July 17, 2015 report
Researchers discover web-like structures that may contribute to immune response to atherosclerosis
(Medical Xpress)—A small team of researchers with the Francis Crick Institute in London has identified web-like structures called neutrophil extracellular traps (NETs) that develop in the body of mice that may contribute to an inflammatory response to atherosclerosis. In their paper published in the journal Science, the group describes several experiments they conducted with mice that helped to reveal the nature of the NETs and the role they play in chronic inflammation. Matthias Nahrendorf and Filip Swirski of Harvard Medical School offer a Perspective piece on the work done by the team in the same journal article.
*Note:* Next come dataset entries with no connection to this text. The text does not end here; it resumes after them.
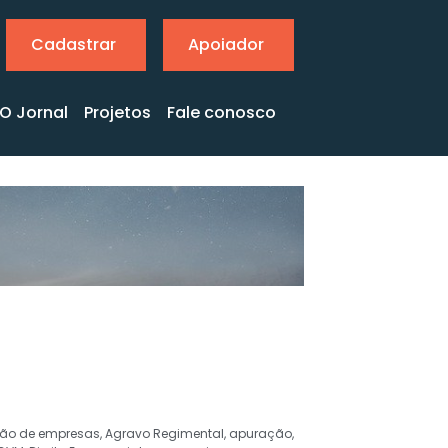
Cadastrar
Apoiador
O Jornal
Projetos
Fale conosco
ção de empresas
,
Agravo Regimental
,
apuração
,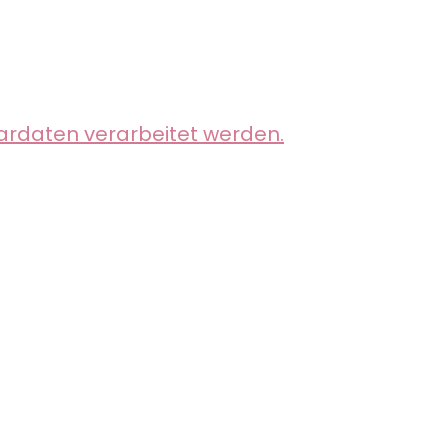
ardaten verarbeitet werden.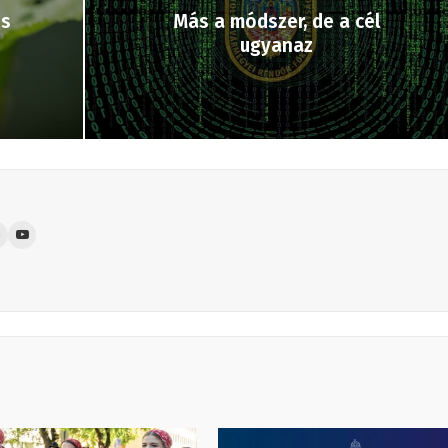
és
Más a módszer, de a cél
ugyanaz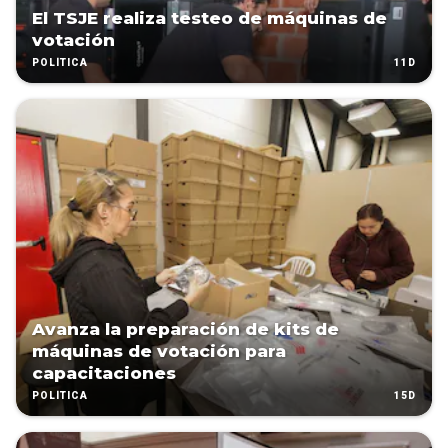
El TSJE realiza testeo de máquinas de
votación
11D
POLÍTICA
Avanza la preparación de kits de
máquinas de votación para
capacitaciones
15D
POLÍTICA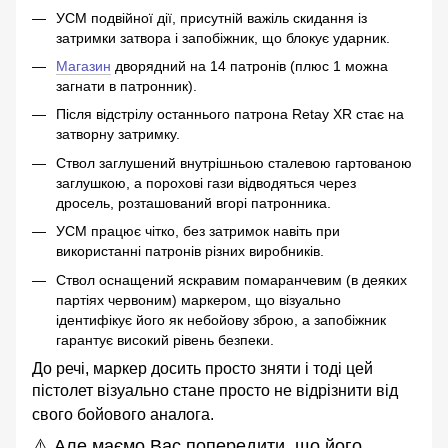
УСМ подвійної дії, присутній важіль скидання із
затримки затвора і запобіжник, що блокує ударник.
Магазин
дворядний на 14 патронів (плюс 1 можна
загнати в патронник).
Після відстрілу останнього патрона Retay XR стає на
затворну затримку.
Ствол заглушений внутрішньою сталевою гартованою
заглушкою, а порохові гази відводяться через
дросель, розташований вгорі патронника.
УСМ працює чітко, без затримок навіть при
використанні патронів різних виробників.
Ствол оснащений яскравим помаранчевим (в деяких
партіях червоним) маркером, що візуально
ідентифікує його як небойову зброю, а запобіжник
гарантує високий рівень безпеки.
До речі, маркер досить просто зняти і тоді цей
пістолет візуально стане просто не відрізнити від
свого бойового аналога.
⚠️ Але маємо Вас попередити, що його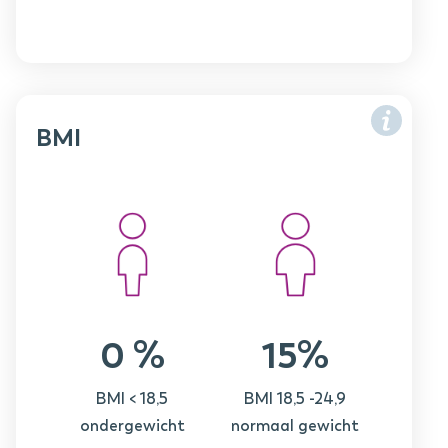
BMI
0 %
15%
BMI < 18,5
BMI 18,5 -24,9
ondergewicht
normaal gewicht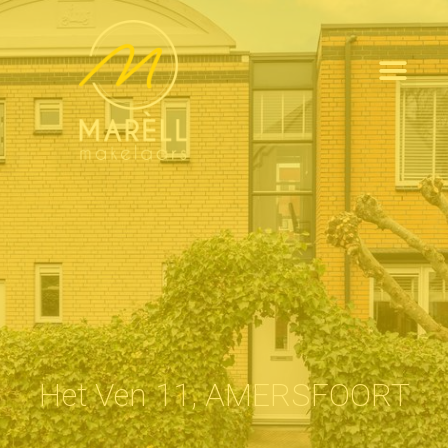
Het Ven 11, AMERSFOORT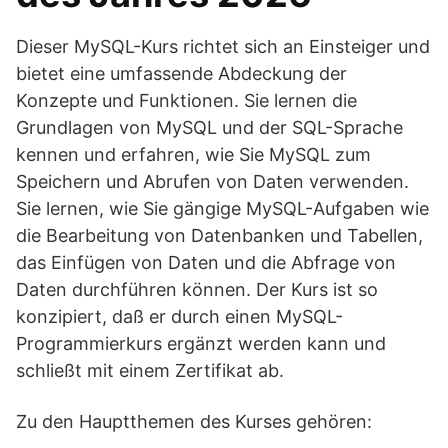
Dieser MySQL-Kurs richtet sich an Einsteiger und
bietet eine umfassende Abdeckung der
Konzepte und Funktionen. Sie lernen die
Grundlagen von MySQL und der SQL-Sprache
kennen und erfahren, wie Sie MySQL zum
Speichern und Abrufen von Daten verwenden.
Sie lernen, wie Sie gängige MySQL-Aufgaben wie
die Bearbeitung von Datenbanken und Tabellen,
das Einfügen von Daten und die Abfrage von
Daten durchführen können. Der Kurs ist so
konzipiert, daß er durch einen MySQL-
Programmierkurs ergänzt werden kann und
schließt mit einem Zertifikat ab.
Zu den Hauptthemen des Kurses gehören: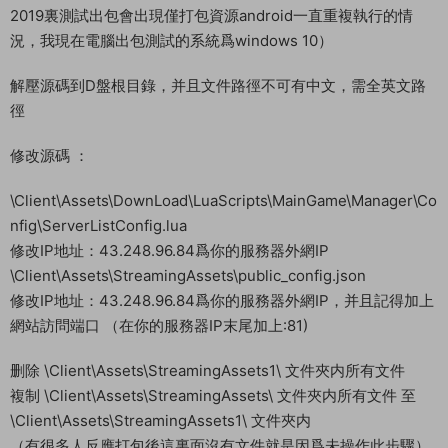
啓動服務端：
[1].啓動網站數據庫 因爲我們剛剛修改數據庫裏的IP已經啓動過
了，無需重複啓動。
[2].啓動服務端【啓動之後，12個窗口不報錯不閃退即可！】
這樣服務器就可以了。下面我們需要回到本地電腦。對客戶端源
碼進行編譯出包。
==========================================
==========================================
===========
客戶端必須源碼出包 ， 下面開始客戶端修改源碼出包教程！（這
裏提示下，不可以在服務器裏出包，例如我在Windows Server
2019裏測試出包會出現僅打包資源android一直重複執行的情
況，我現在電腦出包測試的系統爲windows 10）
解壓源碼到D盤根目錄，并且文件路徑不可有中文，需全英文路
徑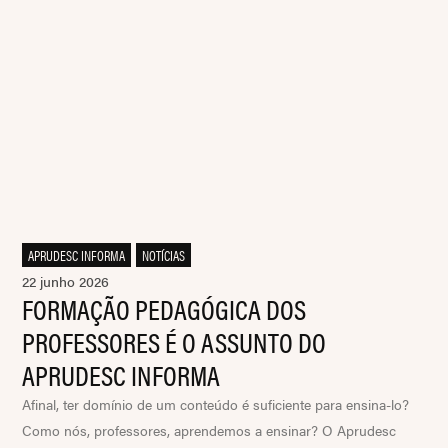
APRUDESC INFORMA
,
NOTÍCIAS
22 junho 2026
FORMAÇÃO PEDAGÓGICA DOS
PROFESSORES É O ASSUNTO DO
APRUDESC INFORMA
Afinal, ter domínio de um conteúdo é suficiente para ensina-lo?
Como nós, professores, aprendemos a ensinar? O Aprudesc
Atherosclerosis, as most people know by now is a condition that occurs when fat and other material adheres and builds up in artery walls—that's bad, of course because it can lead to heart attack or stroke. Less well known is that it can also lead to chronic inflammation, which can damage tissue in the body—this happens, prior research has shown due to an immune response. That immune response involves neutrophils and macrophages—neutrophils lead the charge and are followed by macrophages. The job of both is to counterattack things that seem dangerous and one of the results is inflammation—nature's version of a cast. Unfortunately, sometimes the apparent danger doesn't go away, such as when fat persists on arterial walls, and that can lead to chronic inflammation, which is bad, because it can cause tissue damage and other long term or permanent changes to body parts. What has not been clear is the process by which neutrophils and macrophages go about handling long term challenges. In this new effort, the researchers have found that neutroophils actually prime macrophages in response to persistent atherosclerosis.
To do their work, neutrophils expel material that hopefully kills invading microbes, but, the researchers found when the battle continues for a certain amount of time, the body sends in reinforcements in the form of histones, DNA and myeloperoxidas to help the neutrophil elastase—together they make up the NETs that ultimately cause chronic inflammation.
The work by the team Nahrendorf and Swirski note, contributes to the knowledge regarding neutrophil activity, but there is still a lot of work to be done to learn more about how NETs form, or if their formation can be averted and of course, whether they behave the same way in humans.
More information: Neutrophil extracellular traps license macrophages for cytokine production in atherosclerosis Science 17 July 2015: Vol. 349 no. 6245 pp. 316-320. DOI: 10.1126/science.aaa8064
Abstract
Secretion of the cytokine interleukin-1β (IL-1β) by macrophages, a major driver of pathogenesis in atherosclerosis, requires two steps: Priming signals promote transcription of immature IL-1β, and then endogenous "danger" signals activate innate immune signaling complexes called inflammasomes to process IL-1β for secretion. Although cholesterol crystals are known to act as danger signals in atherosclerosis, what primes IL-1β transcription remains elusive. Using a murine model of atherosclerosis, we found that cholesterol crystals acted both as priming and danger signals for IL-1β production. Cholesterol crystals triggered neutrophils to release neutrophil extracellular traps (NETs). NETs primed macrophages for cytokine release, activating T helper 17 (TH17) cells that amplify immune cell recruitment in atherosclerotic plaques. Therefore, danger signals may drive sterile inflammation, such as that seen in atherosclerosis, through their interactions with neutrophils.